A biker rides at Enterprise South on April 6, 2015. A proposed bill would allow mountain bikes and more in federal wilderness areas.
A biker rides at Enterprise South on April 6, 2015. A proposed bill would allow mountain bikes and more in federal wilderness areas.

Proposed legislation would allow mountain biking, motorized wheelchairs and more in federal wilderness areas, a move supporters say is much needed, while some conservation groups warn it will be detrimental to the country's protected land.

The legislation, House Resolution 1349, attempts to clarify the Wilderness Act, adding that the use of motorized and non-motorized wheelchairs, non-motorized bicycles, strollers, wheelbarrows, survey wheels, measuring wheels and game carts should be allowed in wilderness areas.

"The bill would open America's 110 million acres of wilderness areas to mountain bikes, an unprecedented assault on wilderness nationwide," the Wilderness Society, a conservation organization working to protect wildlands, wrote in a release.

Republican lawmakers on the Committee on Natural Resources argue the bill is needed to clarify the Wilderness Act after a 1977 interpretation universally banned such activity in an effort to keep wheels off public land. Conservationists point to the Americans with Disabilities Act, saying it already protects much of what the new legislation is proposing.

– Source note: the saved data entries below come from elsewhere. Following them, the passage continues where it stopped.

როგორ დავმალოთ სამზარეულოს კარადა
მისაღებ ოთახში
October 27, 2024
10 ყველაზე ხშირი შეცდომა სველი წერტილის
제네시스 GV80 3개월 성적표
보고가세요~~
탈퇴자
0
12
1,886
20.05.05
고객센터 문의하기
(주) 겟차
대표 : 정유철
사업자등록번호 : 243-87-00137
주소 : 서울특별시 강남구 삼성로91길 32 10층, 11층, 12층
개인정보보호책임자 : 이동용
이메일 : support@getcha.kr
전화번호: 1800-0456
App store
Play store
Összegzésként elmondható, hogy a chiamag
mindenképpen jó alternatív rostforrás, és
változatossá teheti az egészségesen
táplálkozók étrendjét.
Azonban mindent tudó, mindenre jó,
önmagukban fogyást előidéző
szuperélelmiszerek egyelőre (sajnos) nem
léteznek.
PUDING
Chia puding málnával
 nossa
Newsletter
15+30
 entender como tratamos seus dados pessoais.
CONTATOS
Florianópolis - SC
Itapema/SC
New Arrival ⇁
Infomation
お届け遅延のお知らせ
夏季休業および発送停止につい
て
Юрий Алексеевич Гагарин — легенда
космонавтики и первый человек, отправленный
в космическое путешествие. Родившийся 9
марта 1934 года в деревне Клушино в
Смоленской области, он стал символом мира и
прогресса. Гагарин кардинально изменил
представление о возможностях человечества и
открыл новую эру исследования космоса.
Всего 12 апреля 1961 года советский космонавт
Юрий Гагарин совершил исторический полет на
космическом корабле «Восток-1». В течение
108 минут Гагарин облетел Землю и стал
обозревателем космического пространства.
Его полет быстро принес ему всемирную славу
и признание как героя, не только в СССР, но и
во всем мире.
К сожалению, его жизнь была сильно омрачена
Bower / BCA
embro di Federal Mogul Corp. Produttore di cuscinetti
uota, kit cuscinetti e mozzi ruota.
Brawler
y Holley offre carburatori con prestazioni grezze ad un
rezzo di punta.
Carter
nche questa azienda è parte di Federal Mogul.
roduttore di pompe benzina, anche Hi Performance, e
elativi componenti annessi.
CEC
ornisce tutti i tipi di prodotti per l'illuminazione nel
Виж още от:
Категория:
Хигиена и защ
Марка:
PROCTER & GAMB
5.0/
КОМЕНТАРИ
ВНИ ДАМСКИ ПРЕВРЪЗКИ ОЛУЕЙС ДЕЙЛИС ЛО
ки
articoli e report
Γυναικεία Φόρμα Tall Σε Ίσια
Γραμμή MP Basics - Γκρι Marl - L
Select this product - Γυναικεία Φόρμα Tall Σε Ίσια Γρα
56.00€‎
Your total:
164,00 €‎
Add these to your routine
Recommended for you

Under the act, nothing in the Wilderness Act can be "construed as prohibiting the use of a wheelchair in a wilderness area by an individual whose disability requires use of a wheelchair." However, the committee cites a 1992 study that found inconsistency across land management agencies regarding the use of motorized and non-motorized wheelchairs.

"Public lands should be open to all Americans," committee Chairman Rob Bishop, R-Utah, wrote. "It is shocking to see self-proclaimed defenders of public lands in Congress vote to perpetuate a permanent ban on bikes, ... the disabled or certain hunters from accessing public lands."

Both sides agree wheelchairs should not be banned from public land. The disagreement comes mainly with mountain bikes.

The proposed legislation would give land managers discretion as to where those items would be allowed, according to Committee on Natural Resources Deputy Press Secretary Katie Schoettler.

"For five decades Congress has resisted efforts to undermine the Wilderness Act by opening wilderness areas to uses that are currently prohibited," according to the release from the Wilderness Society. "These efforts have failed due to strong public support for wilderness. This latest effort deserves to fail as well."